The task -> Of the records that follow, copy only the lines from the line containing "introduce a maximum working temperature" to the line containing "where they will", both included, exactly as written.

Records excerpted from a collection
+++++

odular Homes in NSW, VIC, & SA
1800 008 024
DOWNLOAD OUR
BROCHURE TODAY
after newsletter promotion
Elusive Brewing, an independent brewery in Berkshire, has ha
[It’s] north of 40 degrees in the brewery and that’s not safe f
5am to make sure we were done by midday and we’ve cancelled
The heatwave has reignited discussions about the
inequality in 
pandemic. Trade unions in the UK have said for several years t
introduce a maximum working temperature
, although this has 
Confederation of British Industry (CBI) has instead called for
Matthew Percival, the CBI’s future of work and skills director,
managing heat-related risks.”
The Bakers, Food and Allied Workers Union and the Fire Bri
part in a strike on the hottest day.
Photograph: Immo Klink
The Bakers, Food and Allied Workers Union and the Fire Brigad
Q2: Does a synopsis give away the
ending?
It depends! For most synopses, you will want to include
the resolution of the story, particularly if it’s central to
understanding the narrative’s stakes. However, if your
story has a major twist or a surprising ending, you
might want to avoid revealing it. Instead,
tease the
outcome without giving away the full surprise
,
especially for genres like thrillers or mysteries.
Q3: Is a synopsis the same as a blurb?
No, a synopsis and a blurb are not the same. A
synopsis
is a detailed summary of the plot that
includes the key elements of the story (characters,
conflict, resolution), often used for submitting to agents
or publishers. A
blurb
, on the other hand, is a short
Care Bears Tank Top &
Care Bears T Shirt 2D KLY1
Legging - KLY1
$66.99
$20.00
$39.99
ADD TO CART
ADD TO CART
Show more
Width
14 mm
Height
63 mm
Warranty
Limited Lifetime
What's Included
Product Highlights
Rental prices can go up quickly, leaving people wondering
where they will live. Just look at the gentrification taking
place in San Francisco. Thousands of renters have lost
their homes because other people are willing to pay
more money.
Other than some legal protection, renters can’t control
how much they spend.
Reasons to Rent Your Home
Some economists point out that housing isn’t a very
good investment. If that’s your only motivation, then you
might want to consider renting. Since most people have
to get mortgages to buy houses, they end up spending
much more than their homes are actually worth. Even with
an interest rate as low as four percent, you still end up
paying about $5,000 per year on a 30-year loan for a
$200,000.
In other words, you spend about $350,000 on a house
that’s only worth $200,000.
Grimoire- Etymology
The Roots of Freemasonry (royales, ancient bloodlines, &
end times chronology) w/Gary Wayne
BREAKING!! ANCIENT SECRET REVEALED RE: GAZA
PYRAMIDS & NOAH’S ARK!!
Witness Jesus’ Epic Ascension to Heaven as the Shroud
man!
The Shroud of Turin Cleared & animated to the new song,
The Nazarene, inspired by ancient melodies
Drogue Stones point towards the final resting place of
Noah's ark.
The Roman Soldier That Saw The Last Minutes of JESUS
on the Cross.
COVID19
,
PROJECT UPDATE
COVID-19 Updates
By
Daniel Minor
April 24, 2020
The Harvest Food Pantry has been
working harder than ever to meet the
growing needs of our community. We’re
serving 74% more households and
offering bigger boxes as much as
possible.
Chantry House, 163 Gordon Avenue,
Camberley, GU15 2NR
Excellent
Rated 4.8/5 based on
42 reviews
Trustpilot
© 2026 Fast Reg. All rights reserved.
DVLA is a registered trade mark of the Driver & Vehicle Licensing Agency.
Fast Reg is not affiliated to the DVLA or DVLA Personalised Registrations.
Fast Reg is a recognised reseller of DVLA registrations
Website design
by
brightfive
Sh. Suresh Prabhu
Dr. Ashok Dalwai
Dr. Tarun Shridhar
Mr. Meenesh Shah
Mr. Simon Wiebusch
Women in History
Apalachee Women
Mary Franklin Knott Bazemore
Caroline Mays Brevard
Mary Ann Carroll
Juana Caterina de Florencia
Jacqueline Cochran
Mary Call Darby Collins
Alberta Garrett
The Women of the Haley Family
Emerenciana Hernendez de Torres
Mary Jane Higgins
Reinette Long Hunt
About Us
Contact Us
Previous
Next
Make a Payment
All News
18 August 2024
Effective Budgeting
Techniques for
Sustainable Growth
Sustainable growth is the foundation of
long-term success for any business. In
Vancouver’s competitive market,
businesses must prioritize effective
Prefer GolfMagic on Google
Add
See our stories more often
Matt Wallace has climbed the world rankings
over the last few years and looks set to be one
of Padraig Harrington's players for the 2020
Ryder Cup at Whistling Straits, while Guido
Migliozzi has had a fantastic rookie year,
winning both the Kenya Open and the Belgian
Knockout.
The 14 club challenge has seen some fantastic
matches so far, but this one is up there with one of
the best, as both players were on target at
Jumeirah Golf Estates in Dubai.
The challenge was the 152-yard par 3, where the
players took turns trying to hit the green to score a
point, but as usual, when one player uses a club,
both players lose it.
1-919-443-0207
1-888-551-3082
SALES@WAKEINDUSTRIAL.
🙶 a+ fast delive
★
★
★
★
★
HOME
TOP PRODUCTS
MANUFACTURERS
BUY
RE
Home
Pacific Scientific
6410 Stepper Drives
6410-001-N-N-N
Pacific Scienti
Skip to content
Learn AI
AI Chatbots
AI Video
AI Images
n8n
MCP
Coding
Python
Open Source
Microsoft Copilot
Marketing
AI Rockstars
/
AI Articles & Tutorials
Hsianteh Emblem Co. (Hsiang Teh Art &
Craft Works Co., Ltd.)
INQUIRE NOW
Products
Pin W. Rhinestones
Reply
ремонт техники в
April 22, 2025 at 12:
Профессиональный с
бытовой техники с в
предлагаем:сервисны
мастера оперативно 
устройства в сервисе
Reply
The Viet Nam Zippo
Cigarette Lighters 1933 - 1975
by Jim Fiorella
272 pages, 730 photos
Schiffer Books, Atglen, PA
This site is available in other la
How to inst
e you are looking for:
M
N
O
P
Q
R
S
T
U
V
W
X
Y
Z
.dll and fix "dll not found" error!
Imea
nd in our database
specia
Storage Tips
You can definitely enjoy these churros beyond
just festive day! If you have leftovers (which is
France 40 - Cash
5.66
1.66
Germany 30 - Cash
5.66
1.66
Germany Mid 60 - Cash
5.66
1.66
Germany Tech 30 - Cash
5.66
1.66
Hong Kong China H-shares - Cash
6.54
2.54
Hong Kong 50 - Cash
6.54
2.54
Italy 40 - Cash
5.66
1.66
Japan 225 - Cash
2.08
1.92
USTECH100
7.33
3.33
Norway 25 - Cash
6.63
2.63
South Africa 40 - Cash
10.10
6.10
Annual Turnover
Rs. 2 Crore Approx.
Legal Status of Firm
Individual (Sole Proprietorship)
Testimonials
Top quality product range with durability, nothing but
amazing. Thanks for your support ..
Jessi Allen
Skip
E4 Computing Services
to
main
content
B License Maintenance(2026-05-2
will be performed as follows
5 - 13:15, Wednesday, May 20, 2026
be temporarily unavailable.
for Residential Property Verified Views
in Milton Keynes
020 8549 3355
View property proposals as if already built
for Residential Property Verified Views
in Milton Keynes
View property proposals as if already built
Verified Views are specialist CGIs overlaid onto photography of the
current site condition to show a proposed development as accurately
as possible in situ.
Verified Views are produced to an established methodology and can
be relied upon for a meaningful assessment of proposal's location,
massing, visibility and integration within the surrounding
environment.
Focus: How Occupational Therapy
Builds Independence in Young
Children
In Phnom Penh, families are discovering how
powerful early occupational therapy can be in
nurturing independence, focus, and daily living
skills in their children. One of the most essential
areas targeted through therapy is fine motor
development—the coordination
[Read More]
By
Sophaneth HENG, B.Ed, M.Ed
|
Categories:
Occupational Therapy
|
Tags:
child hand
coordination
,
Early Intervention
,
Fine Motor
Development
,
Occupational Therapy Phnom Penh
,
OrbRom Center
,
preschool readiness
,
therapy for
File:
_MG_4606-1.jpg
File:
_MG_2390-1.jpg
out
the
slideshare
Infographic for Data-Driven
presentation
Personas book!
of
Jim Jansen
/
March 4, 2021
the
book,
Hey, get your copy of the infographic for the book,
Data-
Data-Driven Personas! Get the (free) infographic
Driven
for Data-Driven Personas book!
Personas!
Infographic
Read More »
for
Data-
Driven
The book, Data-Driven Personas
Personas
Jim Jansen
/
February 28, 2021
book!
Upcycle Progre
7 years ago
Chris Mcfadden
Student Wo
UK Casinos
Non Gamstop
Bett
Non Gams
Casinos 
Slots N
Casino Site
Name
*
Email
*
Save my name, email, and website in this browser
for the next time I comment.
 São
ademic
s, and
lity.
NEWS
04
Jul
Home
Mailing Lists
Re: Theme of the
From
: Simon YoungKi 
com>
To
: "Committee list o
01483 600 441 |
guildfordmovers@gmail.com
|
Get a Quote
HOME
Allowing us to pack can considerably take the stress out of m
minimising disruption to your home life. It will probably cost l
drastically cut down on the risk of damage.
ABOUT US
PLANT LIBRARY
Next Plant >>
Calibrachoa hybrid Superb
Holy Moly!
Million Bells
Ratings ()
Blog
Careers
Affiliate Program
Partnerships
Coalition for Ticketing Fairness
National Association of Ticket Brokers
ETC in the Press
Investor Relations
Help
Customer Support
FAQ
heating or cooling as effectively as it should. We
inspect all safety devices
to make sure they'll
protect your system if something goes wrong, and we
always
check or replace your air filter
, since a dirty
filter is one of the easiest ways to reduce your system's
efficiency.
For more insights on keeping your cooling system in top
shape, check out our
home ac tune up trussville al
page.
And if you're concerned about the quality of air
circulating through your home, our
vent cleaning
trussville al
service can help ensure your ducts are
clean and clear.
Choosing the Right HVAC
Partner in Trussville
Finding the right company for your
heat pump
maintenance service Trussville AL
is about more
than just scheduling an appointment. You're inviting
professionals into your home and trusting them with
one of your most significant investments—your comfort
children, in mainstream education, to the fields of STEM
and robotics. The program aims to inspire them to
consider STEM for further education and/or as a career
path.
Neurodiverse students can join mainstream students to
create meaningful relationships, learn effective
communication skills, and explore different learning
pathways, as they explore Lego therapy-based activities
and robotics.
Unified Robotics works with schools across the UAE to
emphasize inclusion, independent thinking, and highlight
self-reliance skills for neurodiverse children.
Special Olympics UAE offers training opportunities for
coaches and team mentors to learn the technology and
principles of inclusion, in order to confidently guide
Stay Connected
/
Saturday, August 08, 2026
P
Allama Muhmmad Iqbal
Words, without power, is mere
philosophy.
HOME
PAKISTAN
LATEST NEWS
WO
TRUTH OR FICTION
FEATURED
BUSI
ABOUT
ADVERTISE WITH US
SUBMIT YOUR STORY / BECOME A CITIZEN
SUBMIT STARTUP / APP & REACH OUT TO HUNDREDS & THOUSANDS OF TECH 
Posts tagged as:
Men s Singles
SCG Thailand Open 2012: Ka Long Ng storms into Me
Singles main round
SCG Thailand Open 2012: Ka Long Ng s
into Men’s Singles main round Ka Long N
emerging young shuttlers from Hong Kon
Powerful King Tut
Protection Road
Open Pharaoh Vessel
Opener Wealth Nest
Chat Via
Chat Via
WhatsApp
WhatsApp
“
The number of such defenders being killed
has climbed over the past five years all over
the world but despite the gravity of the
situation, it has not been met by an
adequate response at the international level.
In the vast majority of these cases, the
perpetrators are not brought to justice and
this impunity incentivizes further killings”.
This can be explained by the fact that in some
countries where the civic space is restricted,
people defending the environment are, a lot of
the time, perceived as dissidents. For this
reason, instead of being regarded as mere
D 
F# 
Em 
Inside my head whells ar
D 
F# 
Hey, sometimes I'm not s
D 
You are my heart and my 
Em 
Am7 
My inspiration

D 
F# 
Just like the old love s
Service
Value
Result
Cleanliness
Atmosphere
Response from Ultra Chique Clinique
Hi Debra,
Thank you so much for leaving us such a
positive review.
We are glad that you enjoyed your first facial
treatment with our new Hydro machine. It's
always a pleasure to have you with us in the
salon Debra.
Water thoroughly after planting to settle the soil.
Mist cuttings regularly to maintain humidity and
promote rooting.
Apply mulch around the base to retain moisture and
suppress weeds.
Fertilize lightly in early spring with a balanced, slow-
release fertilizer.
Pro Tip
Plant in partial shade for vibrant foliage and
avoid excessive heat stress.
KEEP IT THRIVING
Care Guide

+++++

Result of this task ->
introduce a maximum working temperature
, although this has 
Confederation of British Industry (CBI) has instead called for
Matthew Percival, the CBI’s future of work and skills director,
managing heat-related risks.”
The Bakers, Food and Allied Workers Union and the Fire Bri
part in a strike on the hottest day.
Photograph: Immo Klink
The Bakers, Food and Allied Workers Union and the Fire Brigad
Q2: Does a synopsis give away the
ending?
It depends! For most synopses, you will want to include
the resolution of the story, particularly if it’s central to
understanding the narrative’s stakes. However, if your
story has a major twist or a surprising ending, you
might want to avoid revealing it. Instead,
tease the
outcome without giving away the full surprise
,
especially for genres like thrillers or mysteries.
Q3: Is a synopsis the same as a blurb?
No, a synopsis and a blurb are not the same. A
synopsis
is a detailed summary of the plot that
includes the key elements of the story (characters,
conflict, resolution), often used for submitting to agents
or publishers. A
blurb
, on the other hand, is a short
Care Bears Tank Top &
Care Bears T Shirt 2D KLY1
Legging - KLY1
$66.99
$20.00
$39.99
ADD TO CART
ADD TO CART
Show more
Width
14 mm
Height
63 mm
Warranty
Limited Lifetime
What's Included
Product Highlights
Rental prices can go up quickly, leaving people wondering
where they will live. Just look at the gentrification taking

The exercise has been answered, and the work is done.